Node port must be in the range of 30000–32767. Manually allocating a port to the service is optional. If it is undefined, Kubernetes will automatically assign one.

it is not so secured as you are opening a service port using a clusterIP.

Use Cases

When you want to enable external connectivity to your service.
Using a NodePort gives you the freedom to set up your own load balancing solution, to configure environments that are not fully supported by Kubernetes, or even to expose one or more nodes’ IPs directly.
Prefer to place a load balancer above your nodes to avoid node failure.

Load balancer: Exposes the Service externally using a cloud provider's load balancer. NodePort and ClusterIP Services, to which the external load balancer routes, are automatically created. It exposes the Service externally using a cloud provider’s load balancer.

LoadBalancer is an extension of NodePort service. Do not use nodePort service to expose to external. Configure Ingress or LoadBalancer for production environments.

ExternalName

Services of type ExternalName map a Service to a DNS name, not to a typical selector such as my-service.
You specify these Services with the `spec.externalName` parameter.
It maps the Service to the contents of the externalName field (e.g. foo.bar.example.com), by returning a CNAME record with its value.
No proxying of any kind is established.

Use Cases

This is commonly used to create a service within Kubernetes to represent an external datastore like a database that runs externally to Kubernetes.
You can use that ExternalName service (as a local service) when Pods from one namespace to talk to a service in another namespace.

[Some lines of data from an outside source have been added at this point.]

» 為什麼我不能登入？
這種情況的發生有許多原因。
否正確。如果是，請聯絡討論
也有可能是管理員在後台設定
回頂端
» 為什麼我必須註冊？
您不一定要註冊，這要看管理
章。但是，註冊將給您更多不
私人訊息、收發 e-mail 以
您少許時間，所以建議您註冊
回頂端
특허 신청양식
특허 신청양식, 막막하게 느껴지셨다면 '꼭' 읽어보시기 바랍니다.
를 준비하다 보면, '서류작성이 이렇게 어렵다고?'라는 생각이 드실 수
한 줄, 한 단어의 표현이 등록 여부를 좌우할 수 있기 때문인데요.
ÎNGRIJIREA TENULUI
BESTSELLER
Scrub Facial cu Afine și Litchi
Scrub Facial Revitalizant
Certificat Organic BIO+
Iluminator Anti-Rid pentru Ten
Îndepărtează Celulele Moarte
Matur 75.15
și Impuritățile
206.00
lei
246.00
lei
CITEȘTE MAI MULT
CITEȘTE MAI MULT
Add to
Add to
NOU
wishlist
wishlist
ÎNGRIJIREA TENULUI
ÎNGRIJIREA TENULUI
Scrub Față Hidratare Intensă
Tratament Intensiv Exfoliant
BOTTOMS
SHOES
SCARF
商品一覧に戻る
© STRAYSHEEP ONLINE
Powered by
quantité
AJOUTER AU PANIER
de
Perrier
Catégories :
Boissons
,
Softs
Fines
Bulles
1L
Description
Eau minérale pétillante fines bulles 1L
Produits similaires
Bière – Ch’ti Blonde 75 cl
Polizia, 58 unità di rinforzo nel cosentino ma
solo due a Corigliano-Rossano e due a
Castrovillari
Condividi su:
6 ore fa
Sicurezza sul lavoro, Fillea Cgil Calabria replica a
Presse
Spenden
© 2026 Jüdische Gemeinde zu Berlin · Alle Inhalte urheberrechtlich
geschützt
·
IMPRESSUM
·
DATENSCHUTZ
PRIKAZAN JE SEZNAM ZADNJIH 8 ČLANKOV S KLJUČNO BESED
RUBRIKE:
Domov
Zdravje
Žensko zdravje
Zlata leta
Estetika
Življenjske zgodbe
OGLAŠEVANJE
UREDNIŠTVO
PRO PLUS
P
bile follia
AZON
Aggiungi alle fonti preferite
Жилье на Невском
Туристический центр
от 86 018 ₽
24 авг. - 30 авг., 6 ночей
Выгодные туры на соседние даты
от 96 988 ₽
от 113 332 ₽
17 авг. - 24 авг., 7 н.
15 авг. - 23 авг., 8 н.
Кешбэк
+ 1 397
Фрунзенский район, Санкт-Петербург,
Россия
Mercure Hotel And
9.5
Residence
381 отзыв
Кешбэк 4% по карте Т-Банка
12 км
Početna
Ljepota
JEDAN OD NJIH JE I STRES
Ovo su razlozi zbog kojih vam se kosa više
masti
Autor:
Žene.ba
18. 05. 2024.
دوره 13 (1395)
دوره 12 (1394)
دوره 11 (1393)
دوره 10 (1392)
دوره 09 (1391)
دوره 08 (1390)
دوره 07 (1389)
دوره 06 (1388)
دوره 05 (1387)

Ingress: Kubernetes Ingress is an API object that provides routing rules to manage external users' access to the services in a Kubernetes cluster, typically via HTTPS/HTTP. With Ingress, you can easily set up rules for routing traffic without creating a bunch of Load Balancers or exposing each service on the node

Ingress exposes HTTP and HTTPS routes from outside the cluster to services within the cluster. Traffic routing is controlled by rules defined on the Ingress resource.